* _TEKS YANG DITAMPILKAN_:
%%
Di dalam UUD 1945, Pasal 29 berbunyi:
1.     Negara berdasar atas ketuhanan Yang Maha Esa
2.     Negara menjamin kemerdekaan tiap-tiap penduduk untuk memeluk agamanya masing-masing  dan untuk beribadatmenurut dan kepercayaan  itu.[3]




B.    Penafsiran

1.     Tafsir Al-Misbah
لَكُمْ دِيْنُكُمْ وَلِيَ دِيْنِ
Setelah menegaskan  tidak mungkinya bertemu dalam  keyakinan  ajaran Islam dan kepercayaan Nabi Muhammad Saw. Dengan  kepercayaan kaum yang mempersekutukan Allah, ayat diatas menetapkan cara pertemuan dalam kehidupan bermasyarakat yakni: Bagi kamu secara khusus agama kamu. Agama itu tidak menyekutuhkan sedikit pun, kamu bebas untuk mengamalkannya sesuai kepercayaan kamu  dan bagiku juga secara khusus agamaku, aku  pun mestinya memperoleh kebebasan untuk melaksanakannya, dan kamu tidak akan disetuh  sedikit pun olehnya.
Kata دين  din dapat berarti agama , atau balasan, atau kepatuhan. Sementara ulam memahami kata tersebut disini dalam arti balasan. Antara lain dengan alasan bahwa kaum musyrikin mekah tidak memiliki agama. Mereka memahami ayat di atas dalam arti masing-masing kelompok akan menerima balasan yang sesuai. Bagi mereka ada balasanya, dan bagi Nabi pun demikian. Baik atau buruk balasan itu, disertahkan kepada Tuhan. Dialah yang menentukannya. Ayat ini menurut mereka semakna dengan firman Nya:
لاَتُسْالُونَ عَمَّا اَجْرَ مْنَا وَلاَ نُسْأ لُ عَمَّا تَعْمَلُوْنَ
“kamu tidak diminta mempertanggung jawabkan dosa-dosa kami, kami pun tidak diminta mempertanggungkan perbuatan-perbuatan kalian” (QS. Saba’ (34):25)
Didahulukannya kata (لَكُمْ) lakum dan (لي) liya berfungsi menggambarkan kekhususan, karena itu pula masing-masing agama biarlah berdiri sendiri dan tidak perlu dicampurbaurkan. Tidak perlu mengajak kami untuk menyembah sembahan kalian setahun agar kalian menyembah pula Allah. Kalau (دِيْن ) din diartikan agama, maka ayat ini tidak berarti bahwa Nabi diperintahkan mengakui kebenran anutan mereka yakini. Apabila mereka telah mengetahui tentang ajaran agama yang benar dan mereka menolaknya serta bersikeras menganut ajaran mereka, silahkan, karena memang

“Tidak ada paksaan dalam  memeluk agama, sesungguhnya telah jelas jalan yang benar Dario dicampurburkan. Tidak perlu mengajak kami untuk menyembah sembahan kalian setahun agar kalian jalan yang sesat” (QS. Al-Baqarah (2): 256). Kelak di hari kemudian. Masing-masing mempertanggungjawaban pilih.anya.
%%
* _BUTIR YANG TERSEDIA_:
%%
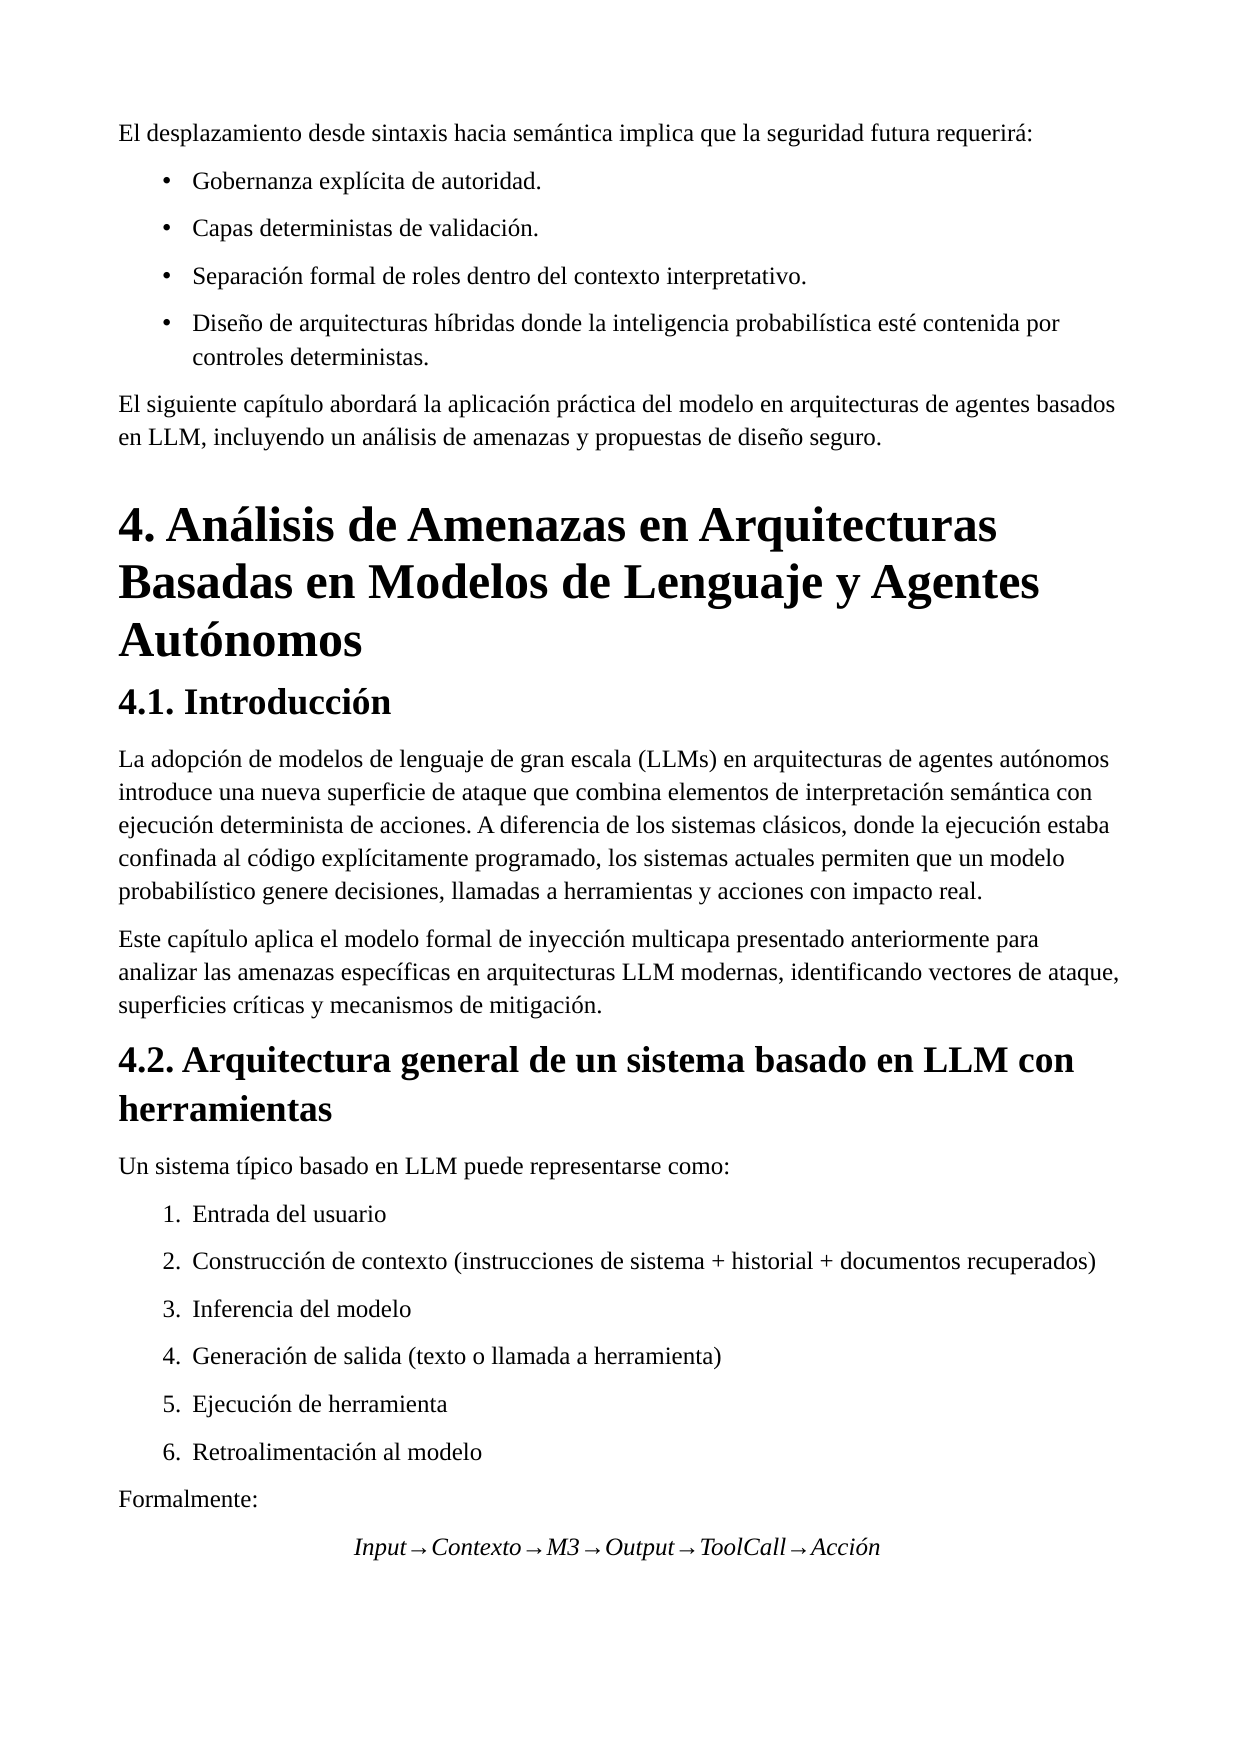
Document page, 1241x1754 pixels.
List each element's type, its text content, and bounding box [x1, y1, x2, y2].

list Inferencia del modelo [162, 1294, 1122, 1323]
text El siguiente capítulo abordará la aplicación práctica del modelo en arquitecturas de agentes basados en LLM, incluyendo un análisis de amenazas y propuestas de diseño seguro. [118, 389, 1122, 451]
text Formalmente: [118, 1484, 1122, 1513]
text La adopción de modelos de lenguaje de gran escala (LLMs) en arquitecturas de agentes autónomos introduce una nueva superficie de ataque que combina elementos de interpretación semántica con ejecución determinista de acciones. A diferencia de los sistemas clásicos, donde la ejecución estaba confinada al código explícitamente programado, los sistemas actuales permiten que un modelo probabilístico genere decisiones, llamadas a herramientas y acciones con impacto real. [118, 744, 1122, 905]
list Construcción de contexto (instrucciones de sistema + historial + documentos recuperados) [162, 1246, 1122, 1275]
text Input→Contexto→M3​→Output→ToolCall→Acción [118, 1532, 1122, 1561]
subtitle 4.2. Arquitectura general de un sistema basado en LLM con herramientas [118, 1037, 1122, 1130]
list Separación formal de roles dentro del contexto interpretativo. [162, 261, 1122, 290]
text El desplazamiento desde sintaxis hacia semántica implica que la seguridad futura requerirá: [118, 118, 1122, 147]
list Ejecución de herramienta [162, 1389, 1122, 1418]
subtitle 4. Análisis de Amenazas en Arquitecturas Basadas en Modelos de Lenguaje y Agentes Autónomos [118, 495, 1122, 667]
list Entrada del usuario [162, 1199, 1122, 1227]
list Gobernanza explícita de autoridad. [162, 166, 1122, 194]
text Este capítulo aplica el modelo formal de inyección multicapa presentado anteriormente para analizar las amenazas específicas en arquitecturas LLM modernas, identificando vectores de ataque, superficies críticas y mecanismos de mitigación. [118, 924, 1122, 1018]
subtitle 4.1. Introducción [118, 680, 1122, 723]
text Un sistema típico basado en LLM puede representarse como: [118, 1151, 1122, 1180]
list Capas deterministas de validación. [162, 213, 1122, 242]
list Retroalimentación al modelo [162, 1437, 1122, 1465]
list Diseño de arquitecturas híbridas donde la inteligencia probabilística esté contenida por controles deterministas. [162, 308, 1122, 370]
list Generación de salida (texto o llamada a herramienta) [162, 1341, 1122, 1370]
%%
* _TUGAS_:
Salin kata demi kata bagian dari "Di dalam UUD" sampai dengan "sedikit pun olehnya." dalam teks tentang penafsiran ayat kebebasan beragama.

* _JAWABAN_:
Di dalam UUD 1945, Pasal 29 berbunyi:
1.     Negara berdasar atas ketuhanan Yang Maha Esa
2.     Negara menjamin kemerdekaan tiap-tiap penduduk untuk memeluk agamanya masing-masing  dan untuk beribadatmenurut dan kepercayaan  itu.[3]




B.    Penafsiran

1.     Tafsir Al-Misbah
لَكُمْ دِيْنُكُمْ وَلِيَ دِيْنِ
Setelah menegaskan  tidak mungkinya bertemu dalam  keyakinan  ajaran Islam dan kepercayaan Nabi Muhammad Saw. Dengan  kepercayaan kaum yang mempersekutukan Allah, ayat diatas menetapkan cara pertemuan dalam kehidupan bermasyarakat yakni: Bagi kamu secara khusus agama kamu. Agama itu tidak menyekutuhkan sedikit pun, kamu bebas untuk mengamalkannya sesuai kepercayaan kamu  dan bagiku juga secara khusus agamaku, aku  pun mestinya memperoleh kebebasan untuk melaksanakannya, dan kamu tidak akan disetuh  sedikit pun olehnya.